WORK INSTRUCTIONS = Quote every one of the rows below word for word, with each line kept as it stands.

::::

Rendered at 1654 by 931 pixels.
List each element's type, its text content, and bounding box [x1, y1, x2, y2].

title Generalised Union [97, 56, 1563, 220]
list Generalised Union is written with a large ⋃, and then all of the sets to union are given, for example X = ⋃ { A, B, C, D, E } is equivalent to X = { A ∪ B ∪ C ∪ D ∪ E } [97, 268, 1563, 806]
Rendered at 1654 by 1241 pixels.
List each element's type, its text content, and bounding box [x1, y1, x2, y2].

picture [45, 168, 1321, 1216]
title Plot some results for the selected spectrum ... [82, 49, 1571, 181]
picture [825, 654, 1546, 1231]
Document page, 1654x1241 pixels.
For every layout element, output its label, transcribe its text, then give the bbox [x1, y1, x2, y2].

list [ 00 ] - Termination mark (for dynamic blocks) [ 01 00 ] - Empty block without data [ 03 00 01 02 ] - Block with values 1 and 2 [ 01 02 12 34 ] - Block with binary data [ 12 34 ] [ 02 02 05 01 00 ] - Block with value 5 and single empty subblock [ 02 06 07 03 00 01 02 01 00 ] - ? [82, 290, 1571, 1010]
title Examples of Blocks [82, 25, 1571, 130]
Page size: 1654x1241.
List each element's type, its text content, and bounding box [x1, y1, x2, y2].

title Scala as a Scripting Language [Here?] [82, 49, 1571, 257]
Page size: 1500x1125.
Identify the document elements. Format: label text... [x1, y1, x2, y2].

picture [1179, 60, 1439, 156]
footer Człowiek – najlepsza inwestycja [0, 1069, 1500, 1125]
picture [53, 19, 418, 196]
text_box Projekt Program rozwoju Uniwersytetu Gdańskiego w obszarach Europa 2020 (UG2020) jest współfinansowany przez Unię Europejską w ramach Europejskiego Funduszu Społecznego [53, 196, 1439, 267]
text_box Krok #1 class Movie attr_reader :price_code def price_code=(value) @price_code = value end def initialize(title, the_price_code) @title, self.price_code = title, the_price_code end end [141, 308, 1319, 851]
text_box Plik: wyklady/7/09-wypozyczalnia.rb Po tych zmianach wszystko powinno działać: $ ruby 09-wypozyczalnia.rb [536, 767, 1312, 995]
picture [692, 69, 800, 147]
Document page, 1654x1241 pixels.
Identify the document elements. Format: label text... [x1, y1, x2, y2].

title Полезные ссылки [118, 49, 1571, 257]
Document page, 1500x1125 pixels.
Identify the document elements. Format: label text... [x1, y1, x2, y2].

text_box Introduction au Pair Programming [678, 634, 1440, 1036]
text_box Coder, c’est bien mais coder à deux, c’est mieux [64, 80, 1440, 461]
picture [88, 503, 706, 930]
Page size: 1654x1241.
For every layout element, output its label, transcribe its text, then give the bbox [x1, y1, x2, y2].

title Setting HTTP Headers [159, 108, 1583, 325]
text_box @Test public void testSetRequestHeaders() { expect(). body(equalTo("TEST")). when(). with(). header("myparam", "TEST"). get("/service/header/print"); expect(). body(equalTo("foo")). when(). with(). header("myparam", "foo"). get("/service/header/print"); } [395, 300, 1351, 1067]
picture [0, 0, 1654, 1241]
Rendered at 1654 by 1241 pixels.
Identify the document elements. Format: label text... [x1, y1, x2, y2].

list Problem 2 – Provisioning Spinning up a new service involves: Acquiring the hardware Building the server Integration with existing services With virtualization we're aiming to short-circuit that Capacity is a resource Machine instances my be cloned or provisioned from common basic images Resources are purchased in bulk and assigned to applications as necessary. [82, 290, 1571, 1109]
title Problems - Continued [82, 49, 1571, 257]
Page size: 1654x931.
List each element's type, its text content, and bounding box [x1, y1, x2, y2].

::::

FINISHED EXERCISE =
Rendered at 1654 by 931 pixels.
List each element's type, its text content, and bounding box [x1, y1, x2, y2].

title Generalised Union [97, 56, 1563, 220]
list Generalised Union is written with a large ⋃, and then all of the sets to union are given, for example X = ⋃ { A, B, C, D, E } is equivalent to X = { A ∪ B ∪ C ∪ D ∪ E } [97, 268, 1563, 806]
Rendered at 1654 by 1241 pixels.
List each element's type, its text content, and bounding box [x1, y1, x2, y2].

picture [45, 168, 1321, 1216]
title Plot some results for the selected spectrum ... [82, 49, 1571, 181]
picture [825, 654, 1546, 1231]
Document page, 1654x1241 pixels.
For every layout element, output its label, transcribe its text, then give the bbox [x1, y1, x2, y2].

list [ 00 ] - Termination mark (for dynamic blocks) [ 01 00 ] - Empty block without data [ 03 00 01 02 ] - Block with values 1 and 2 [ 01 02 12 34 ] - Block with binary data [ 12 34 ] [ 02 02 05 01 00 ] - Block with value 5 and single empty subblock [ 02 06 07 03 00 01 02 01 00 ] - ? [82, 290, 1571, 1010]
title Examples of Blocks [82, 25, 1571, 130]
Page size: 1654x1241.
List each element's type, its text content, and bounding box [x1, y1, x2, y2].

title Scala as a Scripting Language [Here?] [82, 49, 1571, 257]
Page size: 1500x1125.
Identify the document elements. Format: label text... [x1, y1, x2, y2].

picture [1179, 60, 1439, 156]
footer Człowiek – najlepsza inwestycja [0, 1069, 1500, 1125]
picture [53, 19, 418, 196]
text_box Projekt Program rozwoju Uniwersytetu Gdańskiego w obszarach Europa 2020 (UG2020) jest współfinansowany przez Unię Europejską w ramach Europejskiego Funduszu Społecznego [53, 196, 1439, 267]
text_box Krok #1 class Movie attr_reader :price_code def price_code=(value) @price_code = value end def initialize(title, the_price_code) @title, self.price_code = title, the_price_code end end [141, 308, 1319, 851]
text_box Plik: wyklady/7/09-wypozyczalnia.rb Po tych zmianach wszystko powinno działać: $ ruby 09-wypozyczalnia.rb [536, 767, 1312, 995]
picture [692, 69, 800, 147]
Document page, 1654x1241 pixels.
Identify the document elements. Format: label text... [x1, y1, x2, y2].

title Полезные ссылки [118, 49, 1571, 257]
Document page, 1500x1125 pixels.
Identify the document elements. Format: label text... [x1, y1, x2, y2].

text_box Introduction au Pair Programming [678, 634, 1440, 1036]
text_box Coder, c’est bien mais coder à deux, c’est mieux [64, 80, 1440, 461]
picture [88, 503, 706, 930]
Page size: 1654x1241.
For every layout element, output its label, transcribe its text, then give the bbox [x1, y1, x2, y2].

title Setting HTTP Headers [159, 108, 1583, 325]
text_box @Test public void testSetRequestHeaders() { expect(). body(equalTo("TEST")). when(). with(). header("myparam", "TEST"). get("/service/header/print"); expect(). body(equalTo("foo")). when(). with(). header("myparam", "foo"). get("/service/header/print"); } [395, 300, 1351, 1067]
picture [0, 0, 1654, 1241]
Rendered at 1654 by 1241 pixels.
Identify the document elements. Format: label text... [x1, y1, x2, y2].

list Problem 2 – Provisioning Spinning up a new service involves: Acquiring the hardware Building the server Integration with existing services With virtualization we're aiming to short-circuit that Capacity is a resource Machine instances my be cloned or provisioned from common basic images Resources are purchased in bulk and assigned to applications as necessary. [82, 290, 1571, 1109]
title Problems - Continued [82, 49, 1571, 257]
Page size: 1654x931.
List each element's type, its text content, and bounding box [x1, y1, x2, y2].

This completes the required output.